All of these steps are automated with the batch command. Assuming normal samples share the suffix “Normal.bam” and tumor samples “Tumor.bam”, a complete command could be:

cnvkit.py batch *Tumor.bam --normal *Normal.bam \
    --targets my_baits.bed --fasta hg19.fasta \
    --split --access data/access-5kb-mappable.hg19.bed \
    --output-reference my_reference.cnn --output-dir example/

See the built-in help message to see what these options do, and for additional options:

cnvkit.py batch -h

If you have no normal samples to use for the reference, you can create a “flat” reference which assumes equal coverage in all bins by using the --normal/-n flag without specifying any additional BAM files:

cnvkit.py batch *Tumor.bam -n -t my_baits.bed -f hg19.fasta \
    --split --access data/access-5kb-mappable.hg19.bed \
    --output-reference my_flat_reference.cnn -d example2/

In either case, you should run this command with the reference genome sequence FASTA file to extract GC and RepeatMasker information for bias corrections, which enables CNVkit to improve the copy ratio estimates even without a paired normal sample.

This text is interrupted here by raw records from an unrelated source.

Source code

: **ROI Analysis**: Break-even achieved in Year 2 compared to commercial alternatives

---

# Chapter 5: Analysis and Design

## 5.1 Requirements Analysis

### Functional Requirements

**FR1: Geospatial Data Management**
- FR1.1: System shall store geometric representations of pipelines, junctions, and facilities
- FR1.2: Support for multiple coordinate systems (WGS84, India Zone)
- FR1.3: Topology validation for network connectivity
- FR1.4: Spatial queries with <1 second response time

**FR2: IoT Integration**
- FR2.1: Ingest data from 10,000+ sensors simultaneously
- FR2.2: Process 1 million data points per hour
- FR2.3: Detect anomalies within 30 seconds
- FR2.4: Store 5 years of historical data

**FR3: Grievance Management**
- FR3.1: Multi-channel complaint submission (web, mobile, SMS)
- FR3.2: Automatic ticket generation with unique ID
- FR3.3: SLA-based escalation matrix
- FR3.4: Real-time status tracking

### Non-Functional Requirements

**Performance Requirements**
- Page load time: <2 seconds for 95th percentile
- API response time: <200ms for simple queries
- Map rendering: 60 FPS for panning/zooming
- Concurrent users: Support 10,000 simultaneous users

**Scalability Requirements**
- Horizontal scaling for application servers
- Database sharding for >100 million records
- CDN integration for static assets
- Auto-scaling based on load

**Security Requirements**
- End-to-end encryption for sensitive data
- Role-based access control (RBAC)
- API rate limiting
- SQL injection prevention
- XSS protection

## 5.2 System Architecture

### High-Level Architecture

If your targets are missing gene names, you can add them here with the --annotate argument:

cnvkit.py batch *Tumor.bam -n *Normal.bam -t my_baits.bed -f hg19.fasta \
    --annotate refFlat.txt --split --access data/access-5kb-mappable.hg19.bed \
    --output-reference my_flat_reference.cnn -d example3/

Process more tumor samples

You can reuse the reference file you’ve previously constructed to extract copy number information from additional tumor sample BAM files, without repeating the steps above. Assuming the new tumor samples share the suffix “Tumor.bam” (and let’s also spread the workload across all available CPUs with the -p option, and generate some figures):

cnvkit.py batch *Tumor.bam -r my_reference.cnn -p 0 --scatter --diagram -d example4/

The coordinates of the target and antitarget bins, the gene names for the targets, and the GC and RepeatMasker information for bias corrections are automatically extracted from the reference .cnn file you’ve built.

See the command-line usage pages for additional visualization, reporting and import/export commands in CNVkit.